Products Are Sold Through Different Channels Such As Retail, Wholesale and Licensing
The wholesale, retail and licensing channels accounted for approximately 45%, 52% and 3% of its net revenues in fiscal 2013 respectively.
- Sales to major department stores and specialty stores are included within wholesales sales. The three largest wholesale customers comprised for around 45% of the total wholesale revenues in fiscal 2013, with Macy’s accounting for approximately 12% of the total net revenue.
- We believe these three key wholesale customers could exert significant bargaining power and any problem at these wholesale accounts could represent a potential threat for RL.
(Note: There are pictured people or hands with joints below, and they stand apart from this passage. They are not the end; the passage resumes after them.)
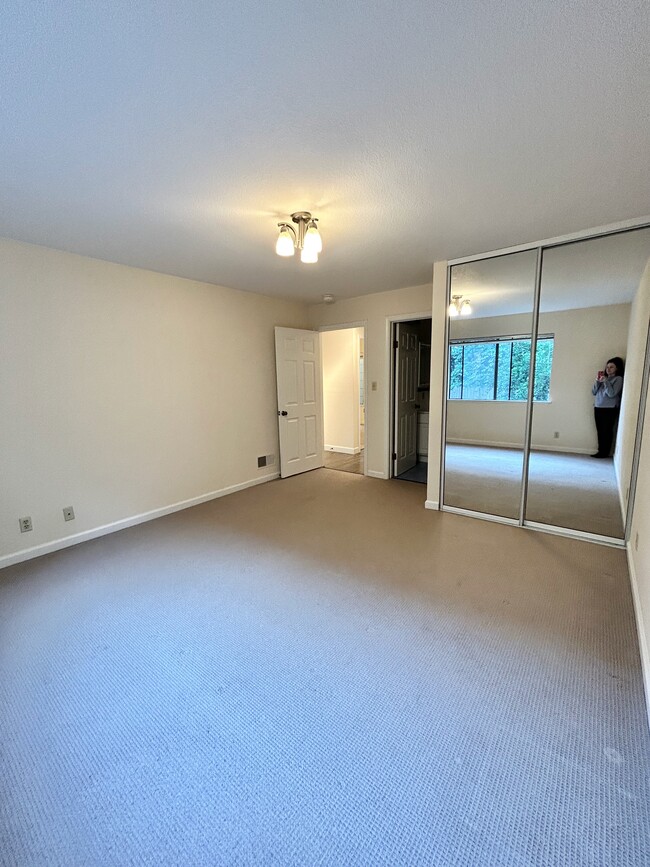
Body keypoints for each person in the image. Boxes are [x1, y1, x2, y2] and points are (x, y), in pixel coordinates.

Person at [591, 357, 624, 458]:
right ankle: (600, 451)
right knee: (600, 431)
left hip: (609, 409)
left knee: (607, 431)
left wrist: (606, 382)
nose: (608, 369)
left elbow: (611, 394)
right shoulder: (603, 379)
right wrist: (597, 381)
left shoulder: (618, 379)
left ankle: (605, 452)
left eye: (611, 367)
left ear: (617, 368)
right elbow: (593, 392)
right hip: (598, 407)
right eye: (607, 367)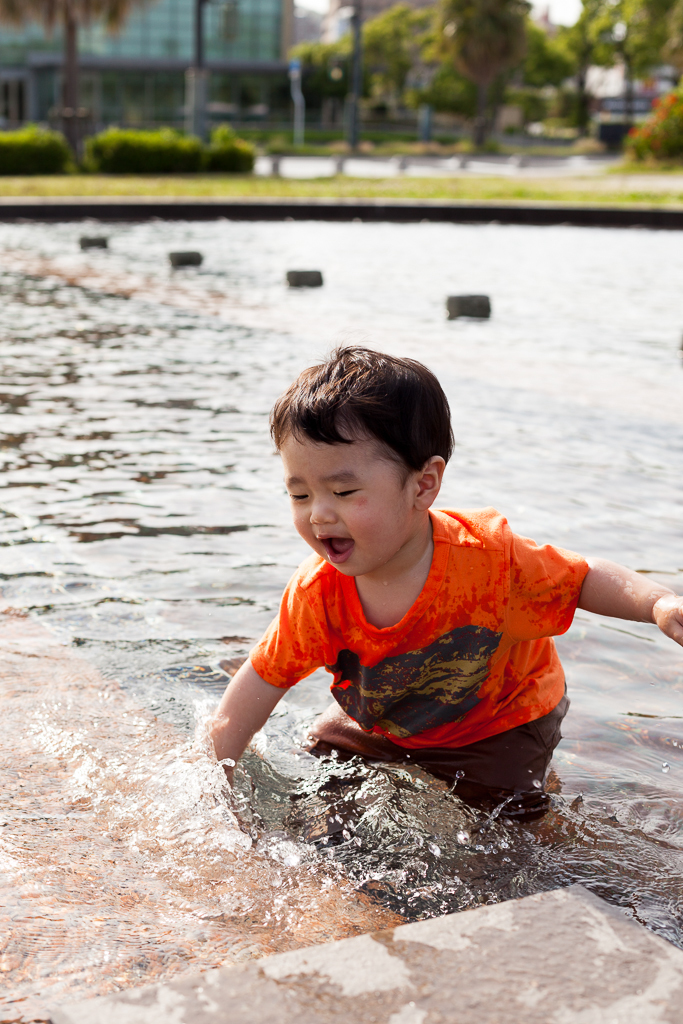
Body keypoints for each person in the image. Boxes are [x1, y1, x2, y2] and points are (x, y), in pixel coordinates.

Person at [209, 347, 683, 821]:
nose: (319, 514)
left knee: (504, 824)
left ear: (422, 485)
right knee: (322, 769)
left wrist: (657, 602)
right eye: (299, 494)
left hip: (500, 721)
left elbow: (582, 578)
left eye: (344, 492)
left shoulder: (488, 560)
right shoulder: (318, 594)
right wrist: (213, 773)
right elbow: (261, 679)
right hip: (388, 720)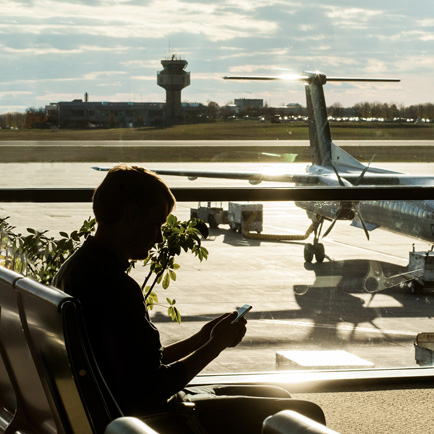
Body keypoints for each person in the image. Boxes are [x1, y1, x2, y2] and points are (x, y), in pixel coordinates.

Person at [53, 164, 325, 433]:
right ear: (133, 216)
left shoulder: (75, 271)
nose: (159, 237)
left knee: (276, 393)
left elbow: (137, 365)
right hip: (154, 419)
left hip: (120, 408)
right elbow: (153, 388)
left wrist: (202, 338)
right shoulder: (114, 288)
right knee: (306, 414)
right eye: (157, 224)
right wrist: (215, 346)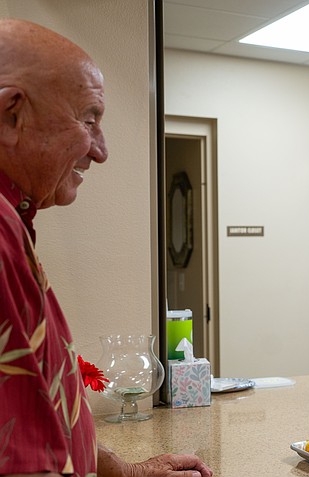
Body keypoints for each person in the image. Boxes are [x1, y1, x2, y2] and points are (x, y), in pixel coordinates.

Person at [0, 19, 212, 477]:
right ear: (11, 115)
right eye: (89, 119)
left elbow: (42, 409)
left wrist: (127, 471)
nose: (101, 150)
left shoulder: (13, 219)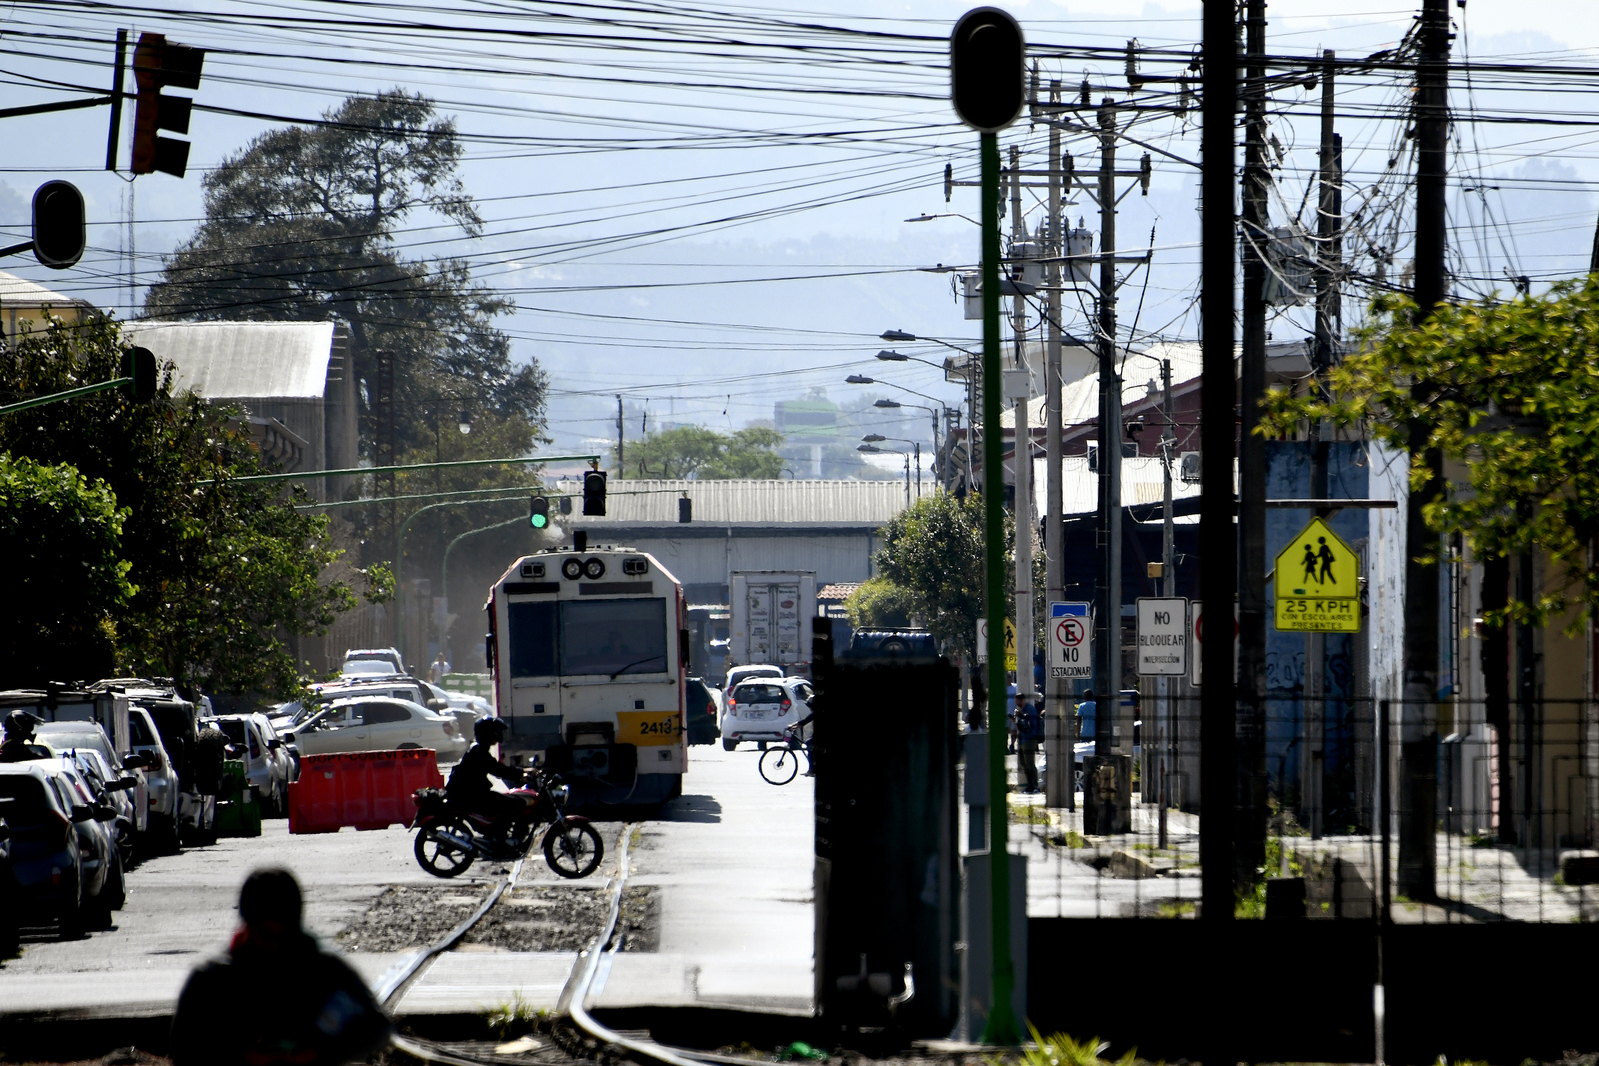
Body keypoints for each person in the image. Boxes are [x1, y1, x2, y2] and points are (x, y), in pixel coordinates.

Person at [170, 868, 391, 1066]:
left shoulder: (325, 971)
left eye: (282, 936)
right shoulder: (214, 979)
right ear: (247, 926)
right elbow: (183, 1050)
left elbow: (378, 1027)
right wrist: (238, 1055)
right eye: (264, 934)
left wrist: (321, 1051)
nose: (272, 946)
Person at [446, 718, 526, 854]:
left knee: (506, 801)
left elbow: (496, 767)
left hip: (470, 793)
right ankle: (500, 840)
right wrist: (521, 774)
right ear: (489, 733)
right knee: (515, 804)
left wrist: (523, 771)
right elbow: (498, 770)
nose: (498, 735)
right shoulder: (479, 751)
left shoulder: (479, 749)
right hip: (470, 795)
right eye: (496, 732)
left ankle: (498, 836)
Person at [1015, 693, 1042, 794]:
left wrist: (1021, 715)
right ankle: (1029, 785)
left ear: (1022, 700)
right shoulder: (1020, 710)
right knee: (1023, 764)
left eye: (1017, 701)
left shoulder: (1029, 708)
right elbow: (1021, 724)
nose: (1016, 703)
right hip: (1022, 739)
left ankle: (1035, 786)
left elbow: (1030, 721)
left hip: (1030, 739)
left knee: (1030, 763)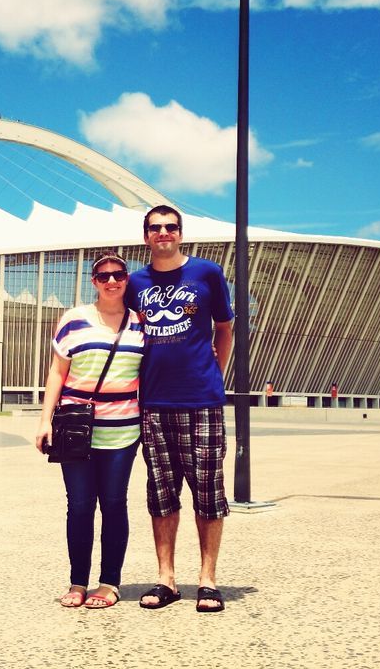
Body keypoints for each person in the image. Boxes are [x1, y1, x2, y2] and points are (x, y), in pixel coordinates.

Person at [125, 204, 234, 613]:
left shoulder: (207, 273)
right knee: (162, 493)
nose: (164, 234)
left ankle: (208, 580)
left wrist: (215, 372)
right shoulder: (135, 282)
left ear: (181, 232)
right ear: (146, 236)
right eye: (156, 228)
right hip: (153, 402)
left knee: (208, 493)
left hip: (202, 400)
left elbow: (224, 329)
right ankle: (166, 578)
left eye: (171, 227)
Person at [35, 253, 145, 609]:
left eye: (118, 275)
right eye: (103, 276)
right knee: (80, 505)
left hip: (123, 429)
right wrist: (44, 419)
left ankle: (109, 582)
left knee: (114, 504)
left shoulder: (140, 322)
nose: (112, 281)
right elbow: (57, 372)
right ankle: (77, 581)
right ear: (93, 281)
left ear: (127, 279)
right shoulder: (74, 319)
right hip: (76, 426)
- In Q1 fiscal 2014, sales growth at the wholesale channel outpaced the overall revenue growth due to recent integration of Chap’s men’s sportswear business and high growth in the North American wholesale channel.
- However, the second quarter sales forecast is in line with the prior year, as the ongoing SAP implementation is expected to result in the delay of certain wholesale shipments from the second quarter to the third quarter.
- We expect continued sales growth at the wholesale channel for RL over the long run owing to integration of previously licensed businesses, coupled with continued growth in Americas. Recovery in Europe will also boost sales at this segment.
- Ralph Lauren is making several investments to expand its retail channel, which includes directly operated stores and e-commerce sites. The company plans to open new Polo, Denim & Supply, Club Monaco and factory stores around the world.
- It will also introduce e-commerce operations in South Korea later this year. We believe these accelerated investments will weigh on the company’s profitability in the short-term.
- In Q1 fiscal 2014, RL’s retail sales growth fell below the overall revenue growth of the company due to the negative impact of adverse currency and discontinued operations. However, we believe the sales growth at this channel will outpace the overall revenue growth of the company in the future owing to planned expansion in this channel.
Licensing revenue, which constitute for a small portion of overall sales, is projected to decline in the future, due to the integration of previously licensed businesses and the company’s effort to enhance its direct-to-consumer business.
Our $177 price estimate for RL’s stock, represents near 5% upside to the current market price.